Updated: Feb 22
When I introduce myself as an Eating Psychology Coach, the majority of people are surprised to hear words Psychology and Eating in one sentence, and they respond with - "What does Psychology have to do with Food and Eating?"
Hunger is no longer the only reason we eat, but one of many.
Our relationship with food reflects our relationship with ourselves, other people and life.
Our eating patterns have more to do with our minds than with our stomachs.
Physical hunger and many other factors trigger our appetite and craving, but it’s our mind that makes decisions about When, What, How and How Much we are going to eat. The mind is the control centre that navigates our food choices and our eating behaviour. Let me show you what I mean by giving you a few examples.
The truth is feeling hungry or having a craving doesn’t automatically lead to eating (even though it often feel that way). There is always a stream of conscious and unconscious thoughts that makes us eat or not to eat.
* “Is there is anything more important than eating right now?” - And if there is we usually choose to delay eating.
* “Is this food safe?” - If the food in front of you doesn’t seem safe (maybe you saw the kitchen where it was cooked and it didn’t look clean, or maybe some ingredients don’t look fresh, or you noticed cockroach crawling across the plate) your mind will stop you from eating that food, you will choose to wait till you find a safer option, even if you are hungry.
* “Is it appropriate to eat/not to eat now?” - We are social creatures, there are some social and cultural norms that make us eat or restrain from eating depending on the situation. For example, we might choose to tolerate hunger and wait if nobody around us is eating, and on the opposite, we might choose to eat even if not feeling hungry when we find ourselves at a party or a dinner table.

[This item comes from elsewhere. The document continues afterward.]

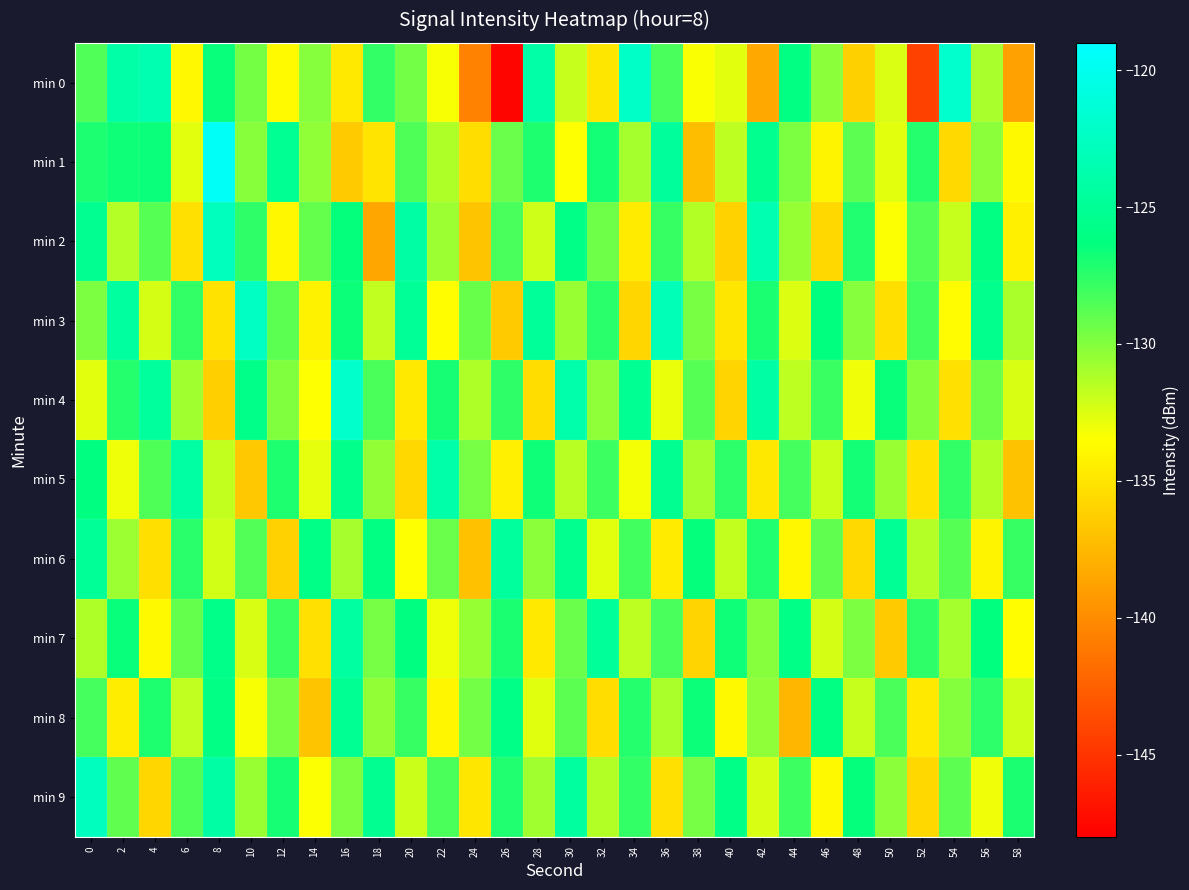

Which series has the largest range (max minus min)?

min 0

* “What food is appropriate in this situation?” - This is why we might feel uncomfortable ordering a salad at the table where everyone is going for burger and chips, or we might choose to avoid ordering a pork dish if we happen to be at the table with Muslims.

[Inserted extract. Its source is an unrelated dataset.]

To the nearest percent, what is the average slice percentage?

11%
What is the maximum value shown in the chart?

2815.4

* “How much is appropriate in this situation?” - This mind filter explains why some of us eat moderately when eating with other people, and overeat when eating by themselves. Or the opposite might be true too, people often find ourselves eating beyond hunger, when at others at the table keep eating.
Can you start seeing how our minds (our perceptions, believes, values, social norms, etc.) shape our eating behaviour?